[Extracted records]
## START

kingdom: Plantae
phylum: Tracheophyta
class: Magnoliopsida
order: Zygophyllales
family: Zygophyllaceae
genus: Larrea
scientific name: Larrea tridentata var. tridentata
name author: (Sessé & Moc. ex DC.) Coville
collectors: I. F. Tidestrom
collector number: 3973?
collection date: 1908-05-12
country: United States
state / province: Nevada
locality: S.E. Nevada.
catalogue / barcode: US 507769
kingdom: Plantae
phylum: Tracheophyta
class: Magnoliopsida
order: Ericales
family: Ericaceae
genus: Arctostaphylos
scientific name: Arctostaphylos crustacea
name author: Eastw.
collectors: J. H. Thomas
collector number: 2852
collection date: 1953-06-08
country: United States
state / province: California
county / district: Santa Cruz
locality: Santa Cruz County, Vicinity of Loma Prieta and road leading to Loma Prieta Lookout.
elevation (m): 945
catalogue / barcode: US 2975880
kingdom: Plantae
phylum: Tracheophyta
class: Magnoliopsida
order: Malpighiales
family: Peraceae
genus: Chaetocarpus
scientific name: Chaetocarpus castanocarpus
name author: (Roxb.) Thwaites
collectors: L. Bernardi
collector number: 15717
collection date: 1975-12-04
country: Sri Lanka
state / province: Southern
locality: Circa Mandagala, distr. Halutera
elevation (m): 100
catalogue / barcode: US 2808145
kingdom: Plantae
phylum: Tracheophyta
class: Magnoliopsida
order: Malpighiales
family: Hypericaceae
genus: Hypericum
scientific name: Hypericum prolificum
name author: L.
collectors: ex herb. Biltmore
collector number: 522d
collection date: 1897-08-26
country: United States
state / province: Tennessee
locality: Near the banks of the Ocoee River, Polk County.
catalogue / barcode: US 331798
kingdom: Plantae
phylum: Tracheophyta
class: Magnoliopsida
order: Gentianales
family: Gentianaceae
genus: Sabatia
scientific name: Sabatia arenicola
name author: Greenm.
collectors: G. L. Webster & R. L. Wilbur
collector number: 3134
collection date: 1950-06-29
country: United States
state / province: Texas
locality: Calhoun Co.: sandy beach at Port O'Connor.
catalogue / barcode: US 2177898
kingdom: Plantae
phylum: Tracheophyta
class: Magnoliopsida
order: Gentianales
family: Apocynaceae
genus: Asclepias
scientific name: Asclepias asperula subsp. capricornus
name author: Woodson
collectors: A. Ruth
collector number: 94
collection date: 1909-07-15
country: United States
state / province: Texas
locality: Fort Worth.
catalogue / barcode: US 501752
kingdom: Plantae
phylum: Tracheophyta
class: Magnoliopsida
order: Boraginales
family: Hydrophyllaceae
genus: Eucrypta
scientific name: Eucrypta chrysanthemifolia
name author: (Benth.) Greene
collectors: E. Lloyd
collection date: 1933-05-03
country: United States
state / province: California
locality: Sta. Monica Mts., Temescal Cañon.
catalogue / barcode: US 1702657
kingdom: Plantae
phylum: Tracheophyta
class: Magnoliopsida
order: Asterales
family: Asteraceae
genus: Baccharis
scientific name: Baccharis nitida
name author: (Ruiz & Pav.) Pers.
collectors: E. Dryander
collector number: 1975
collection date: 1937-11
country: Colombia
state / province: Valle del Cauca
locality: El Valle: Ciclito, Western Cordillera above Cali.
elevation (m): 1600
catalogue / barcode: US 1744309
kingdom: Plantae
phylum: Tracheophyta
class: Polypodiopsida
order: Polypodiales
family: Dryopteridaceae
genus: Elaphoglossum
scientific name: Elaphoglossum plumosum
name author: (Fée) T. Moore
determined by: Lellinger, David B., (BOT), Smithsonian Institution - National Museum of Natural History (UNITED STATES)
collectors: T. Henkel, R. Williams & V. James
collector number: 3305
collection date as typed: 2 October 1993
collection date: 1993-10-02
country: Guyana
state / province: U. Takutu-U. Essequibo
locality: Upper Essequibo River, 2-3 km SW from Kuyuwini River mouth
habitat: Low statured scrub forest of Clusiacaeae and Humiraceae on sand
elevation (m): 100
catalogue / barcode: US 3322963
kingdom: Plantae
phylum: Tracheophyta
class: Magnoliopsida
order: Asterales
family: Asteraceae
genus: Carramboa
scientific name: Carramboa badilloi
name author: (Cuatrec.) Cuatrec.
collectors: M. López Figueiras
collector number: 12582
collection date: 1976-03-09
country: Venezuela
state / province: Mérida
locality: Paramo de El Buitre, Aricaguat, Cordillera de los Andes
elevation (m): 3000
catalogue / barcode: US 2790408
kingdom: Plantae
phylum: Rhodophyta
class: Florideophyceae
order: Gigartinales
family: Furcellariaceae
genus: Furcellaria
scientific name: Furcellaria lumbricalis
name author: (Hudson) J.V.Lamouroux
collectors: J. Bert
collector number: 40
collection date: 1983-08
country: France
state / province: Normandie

## END

Problem statement >> Identify every line of the material that contains the string "province", and copy each of those lines.

Written response >>
state / province: Nevada
state / province: California
state / province: Southern
state / province: Tennessee
state / province: Texas
state / province: Texas
state / province: California
state / province: Valle del Cauca
state / province: U. Takutu-U. Essequibo
state / province: Mérida
state / province: Normandie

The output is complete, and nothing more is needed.